Stored entries

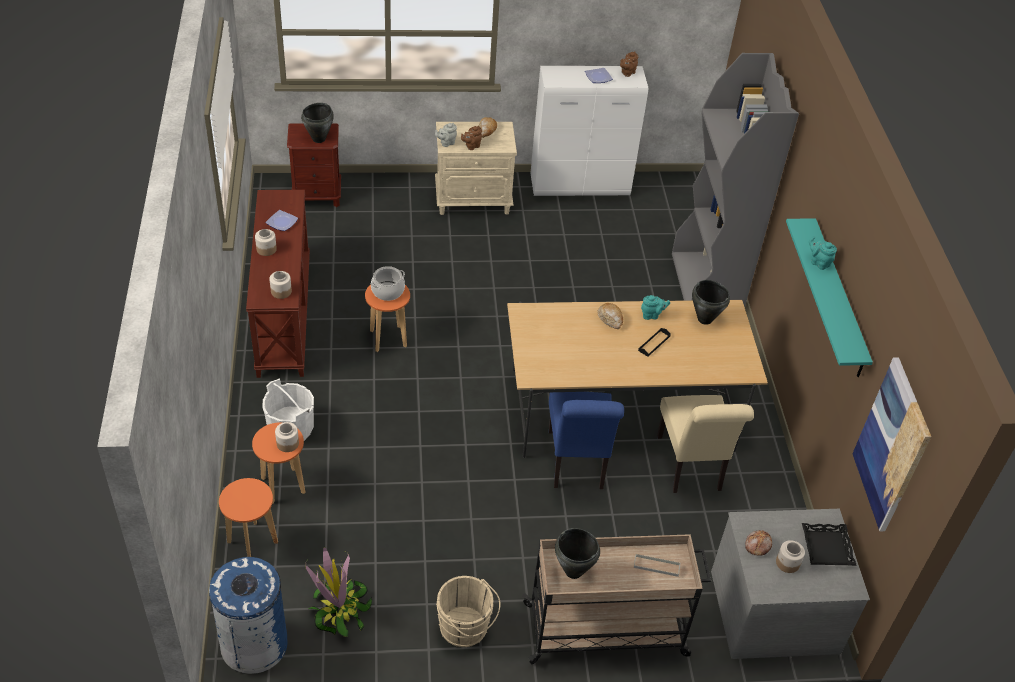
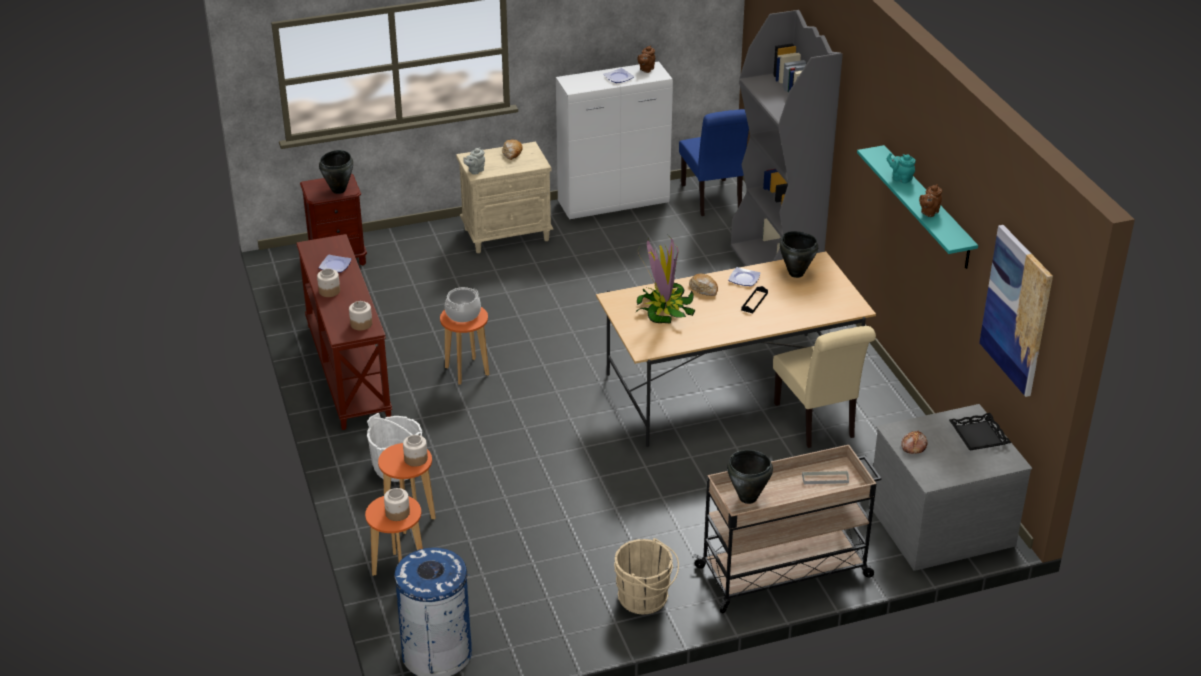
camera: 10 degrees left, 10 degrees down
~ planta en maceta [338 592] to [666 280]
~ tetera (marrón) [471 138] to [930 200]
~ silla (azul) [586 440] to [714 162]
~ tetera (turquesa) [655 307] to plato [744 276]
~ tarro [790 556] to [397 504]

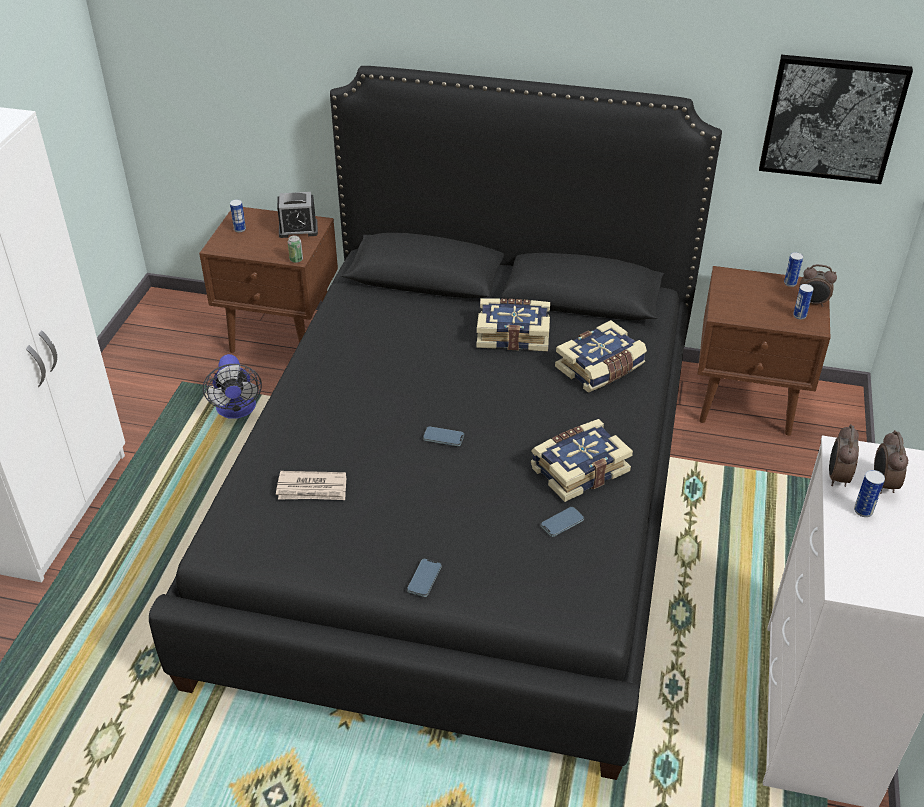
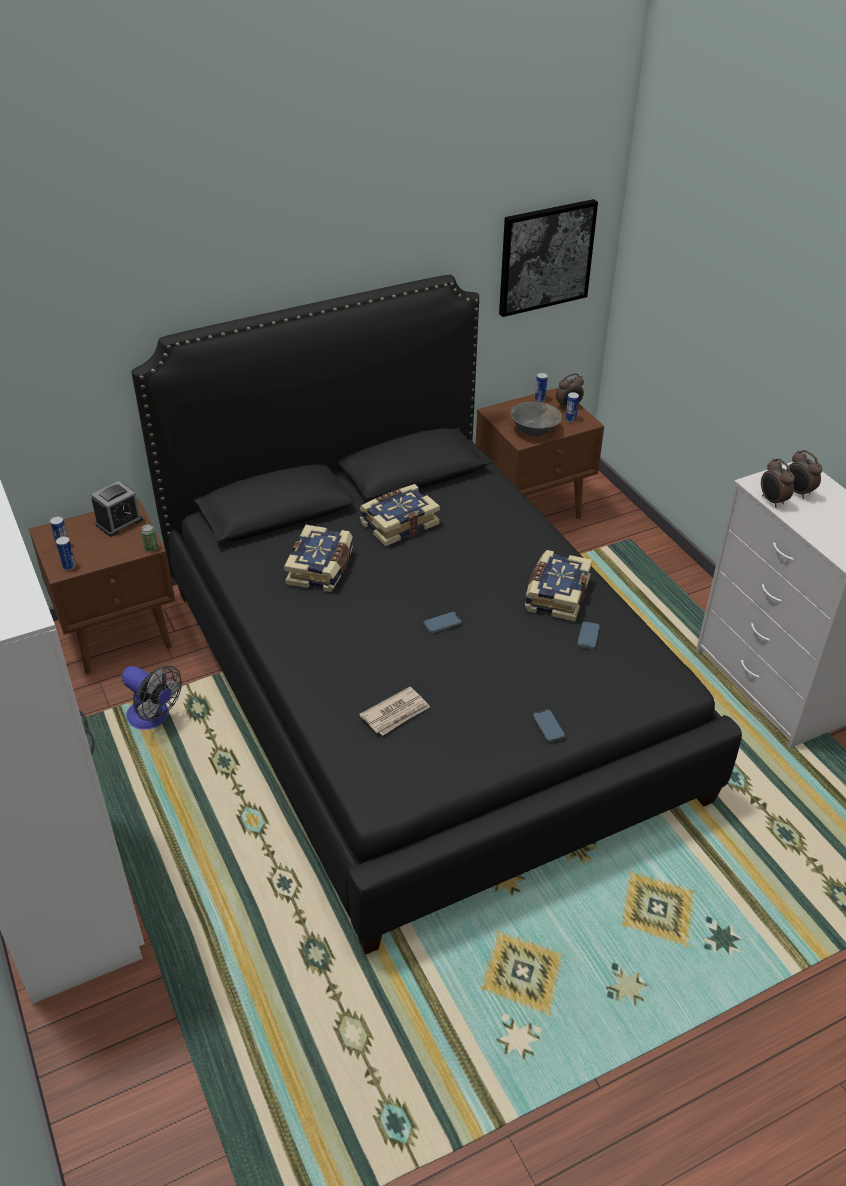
camera: 40 degrees left, 0 degrees up
~ libro [601 356] to [318 558]
~ lata [869 493] to [66 553]
+ cuenco (gris) [536 419]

Task - Could you retype all the entries exactly, skipping the pictures?

Final answer -
camera: 10 degrees left, 10 degrees down
~ planta en maceta [338 592] to [666 280]
~ tetera (marrón) [471 138] to [930 200]
~ silla (azul) [586 440] to [714 162]
~ tetera (turquesa) [655 307] to plato [744 276]
~ tarro [790 556] to [397 504]

camera: 40 degrees left, 0 degrees up
~ libro [601 356] to [318 558]
~ lata [869 493] to [66 553]
+ cuenco (gris) [536 419]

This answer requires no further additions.